HDU1068Girls and Boys

题目：

Girls and Boys

Time Limit: 20000/10000 MS (Java/Others)    Memory Limit: 65536/32768 K (Java/Others)
Total Submission(s): 13942    Accepted Submission(s): 6561

 

Problem Description

the second year of the university somebody started a study on the romantic relations between the students. The relation “romantically involved” is defined between one girl and one boy. For the study reasons it is necessary to find out the maximum set satisfying the condition: there are no two students in the set who have been “romantically involved”. The result of the program is the number of students in such a set.
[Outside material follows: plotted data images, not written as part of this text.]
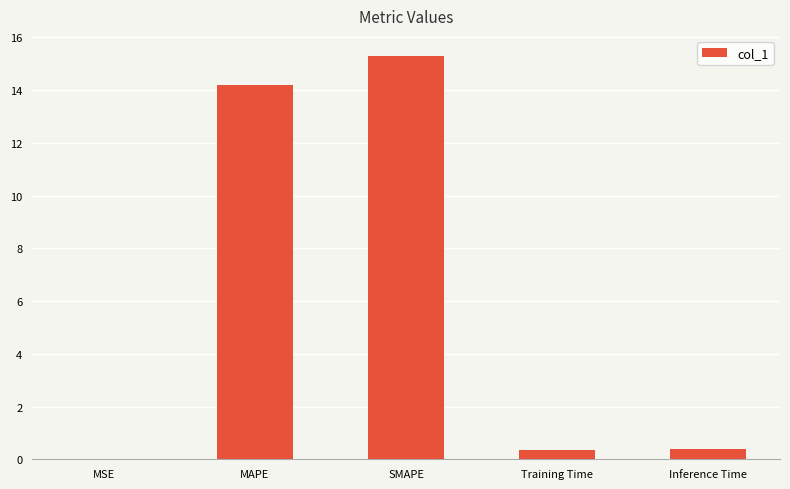

The chart shows a value of 0.4 at Training Time. True or false?

True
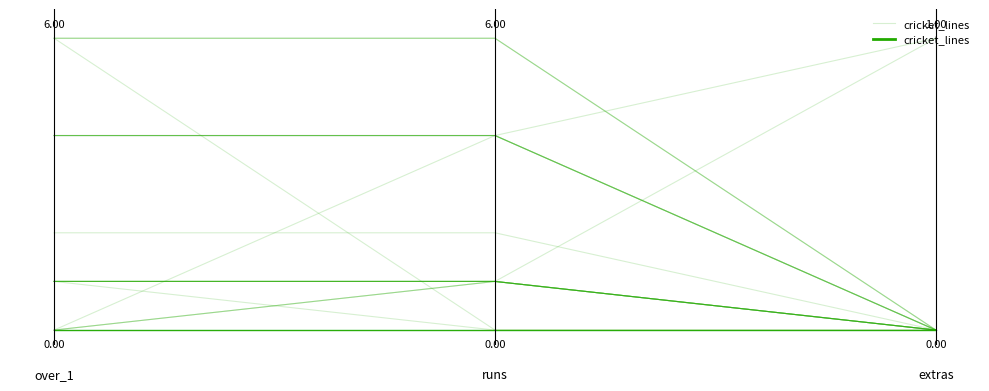

Is it true that the value at 2.00 is 0.0?

True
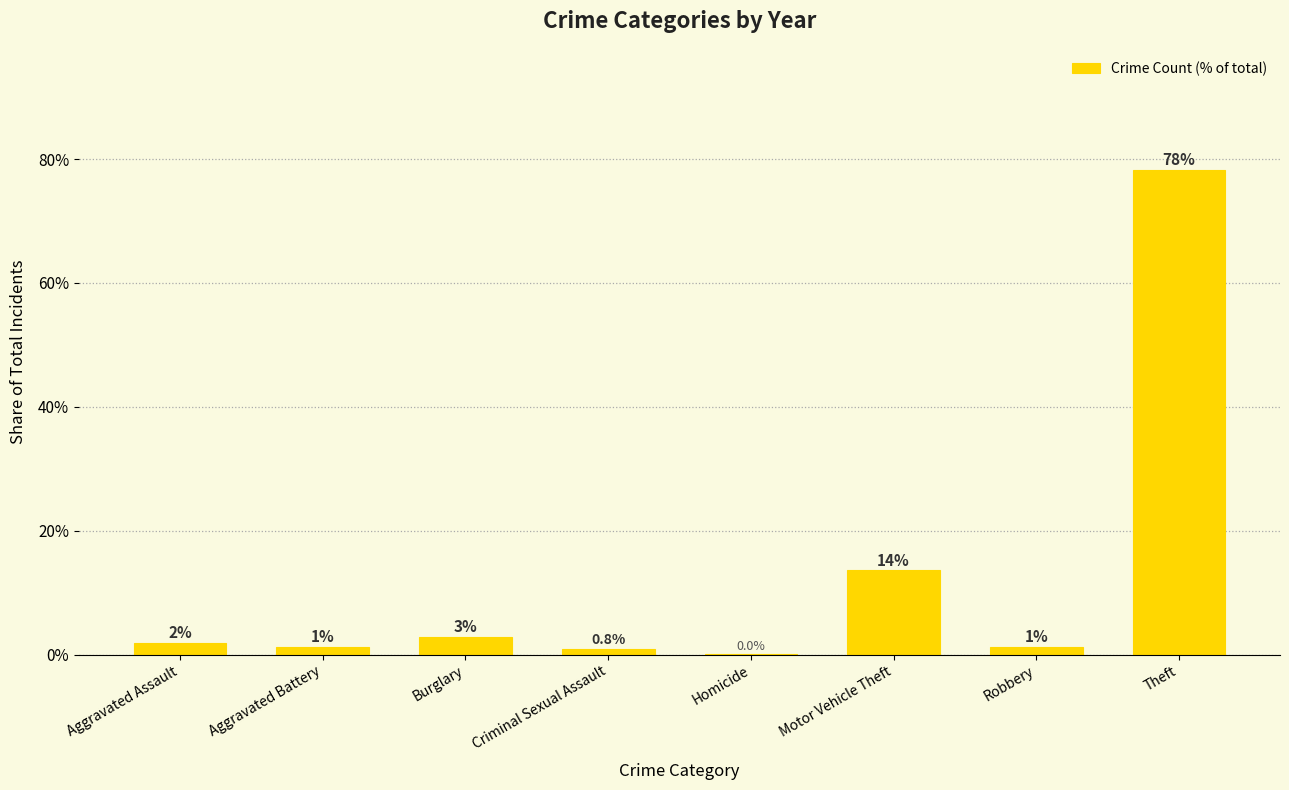

Which category has the highest value across all series?

Theft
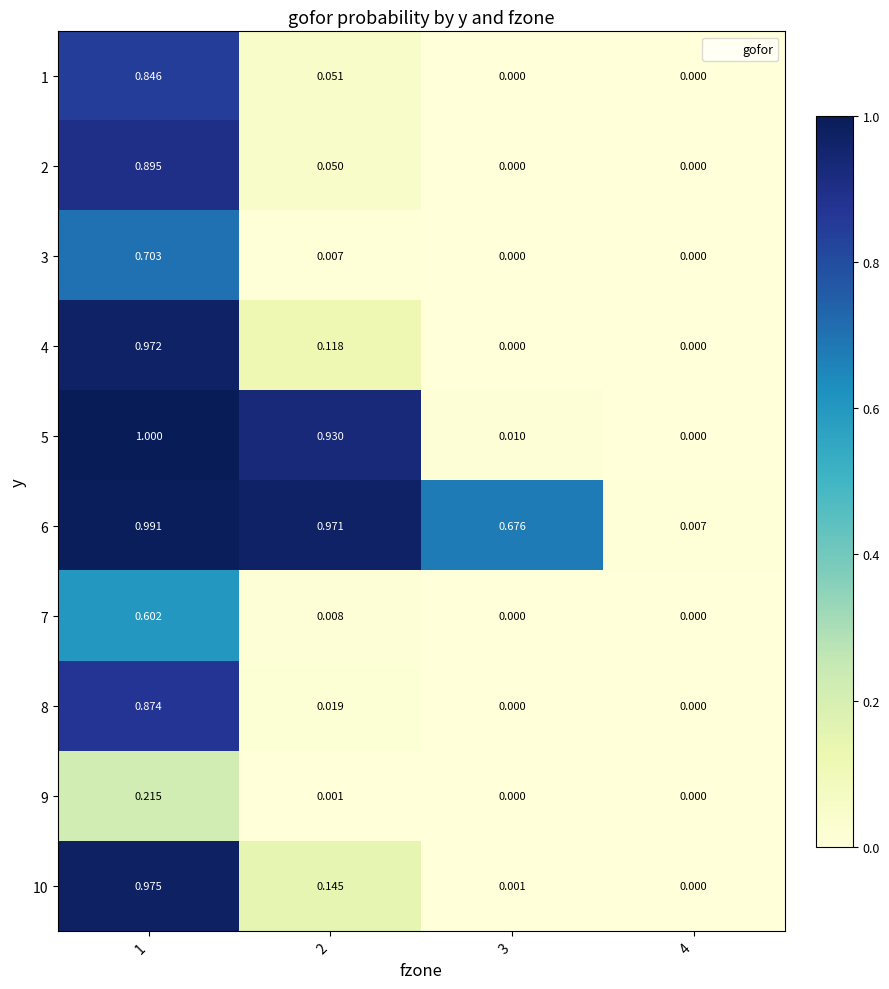

Is the value of 8 at 4 greater than the value of 5 at 2?

No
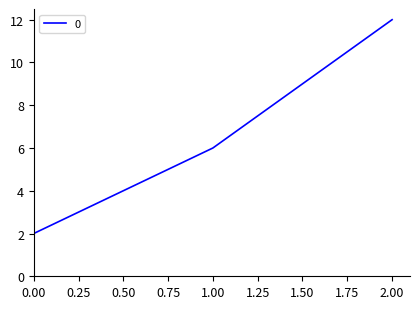

Rank the categories by value from lowest to highest.

0.00, 1.00, 2.00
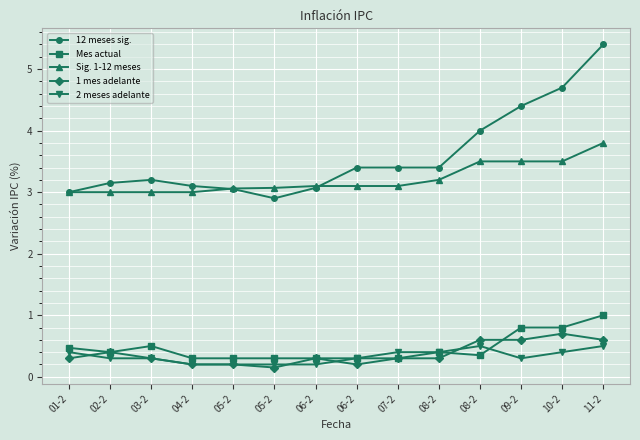

How many times do 2 meses adelante and 1 mes adelante cross each other?

4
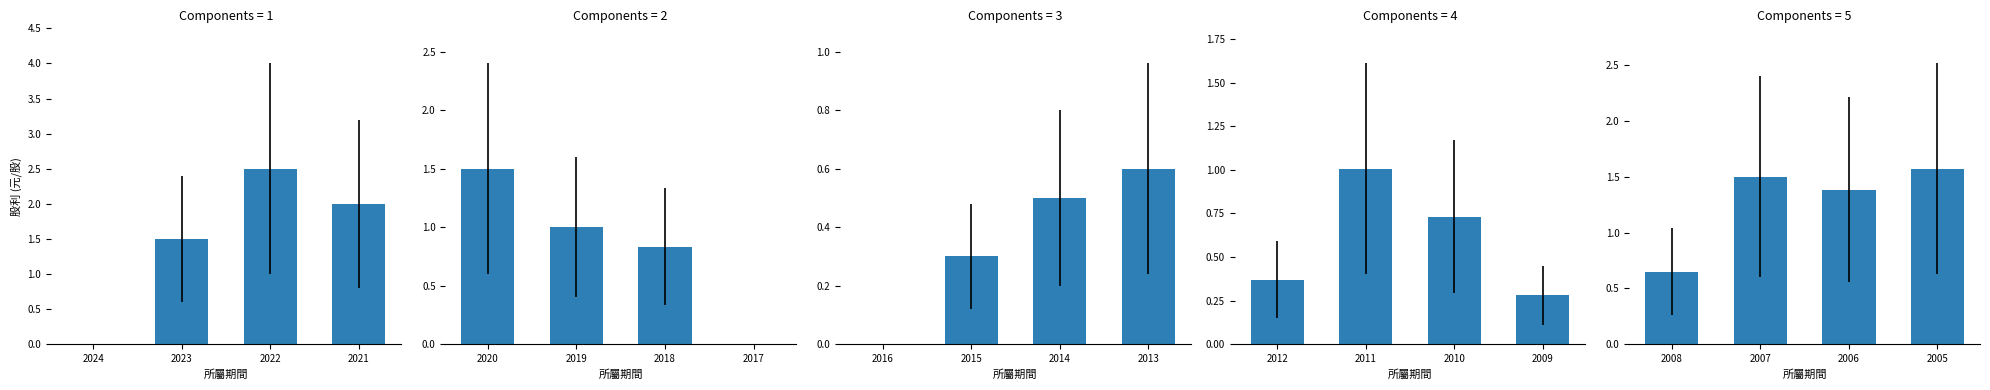

How many categories are shown in the chart?

4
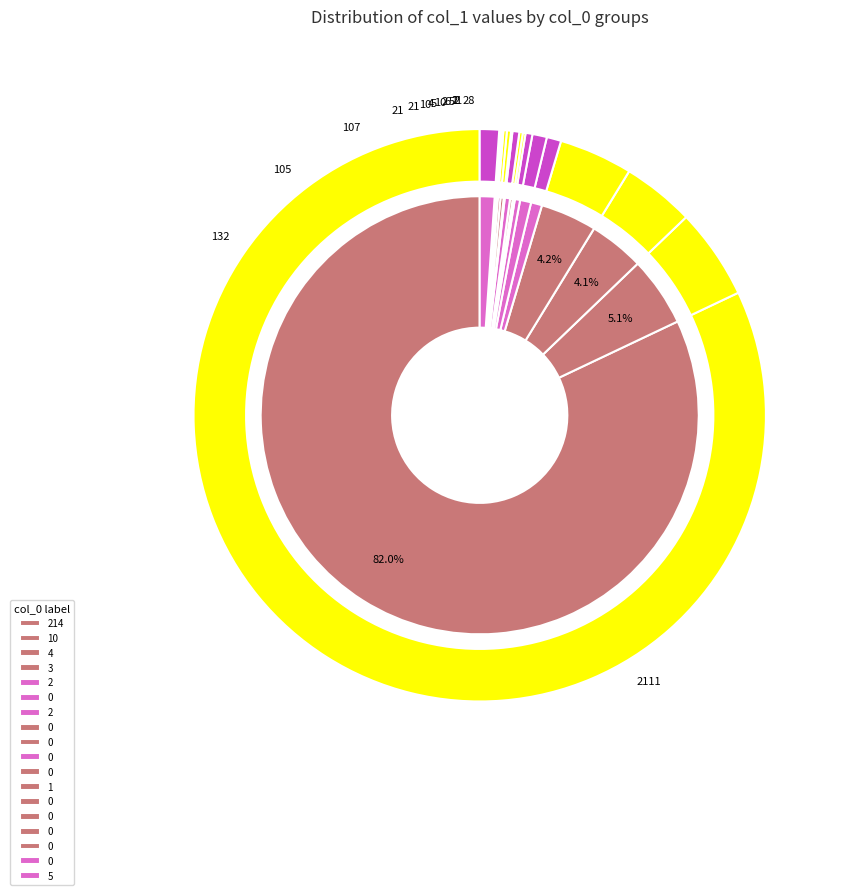

What percentage do 3 and 0 together represent?

4.2%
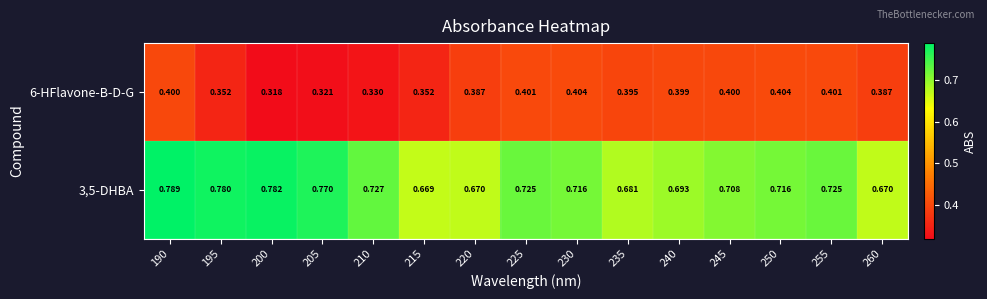

Is the value of 6-HFlavone-B-D-G at 250 greater than the value of 3,5-DHBA at 230?

No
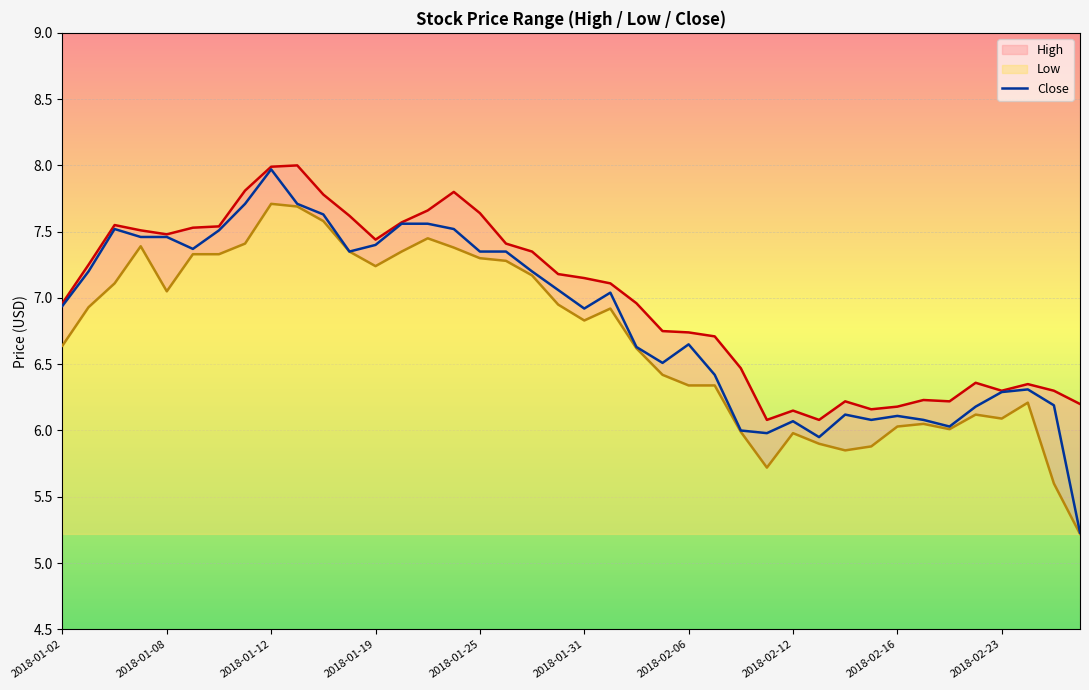

What are all the series names shown in the legend?

High, Low, Close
The input contains several data sets in text format. Each data set represents one set of subjects of the study, with the following description:

the number of students
the description of each student, in the following format
student_identifier:(number_of_romantic_relations) student_identifier1 student_identifier2 student_identifier3 ...
or
student_identifier:(0)

The student_identifier is an integer number between 0 and n-1, for n subjects.
For each given data set, the program should write to standard output a line containing the result.

 

 

Sample Input

7 0: (3) 4 5 6 1: (2) 4 6 2: (0) 3: (0) 4: (2) 0 1 5: (1) 0 6: (2) 0 1 3 0: (2) 1 2 1: (1) 0 2: (1) 0

 

Sample Output

5 2

题目：

有N名学生，每个学生有一组可能的和其余学生的恋爱关系名单，问最多可能组成的恋爱关系数目：

分析：

二分图的最大匹配问题

由于爱慕关系是相互的，所以匹配数会多2倍，最后结果/2

代码:

#include<iostream>
#include<cstring>
#include<cstdlib>
#include<cstdio>
#include<cmath>
#include<algorithm>
#include<vector>
using namespace std;
const int maxn = 1000;
vector<int> G[maxn];
int vis[maxn];
int match[maxn];

void init(){
    memset(match,-1,sizeof(match));
    for(int i=0;i<maxn;i++) G[i].clear();
}

bool findpath(int k){
    for(int i=0;i<G[k].size();i++){
        int v = G[k][i];
        if(!vis[v]){
            vis[v] = 1;
            if(match[v]==-1 || findpath(match[v])){
                match[v] = k;
                return true;
            }
        }
    }
    return false;
}
int Search(int m){
    int cnt = 0;
    for(int i=0;i<m;i++){
        memset(vis,0,sizeof(vis));
        if(findpath(i)) cnt++;
    }
    return cnt;
}

int main(){
    int N;
    while(scanf("%d",&N)!=EOF){
        init();
        int T = N;
        while(T--){
            int a,b;
            scanf("%d: (%d) ",&a,&b);
            for(int i=0;i<b;i++){
                int v;
                scanf("%d",&v);
                G[a].push_back(v);
            }
        }
        int res = Search(N);
        printf("%d\n",N-res/2);
    }
    return 0;
}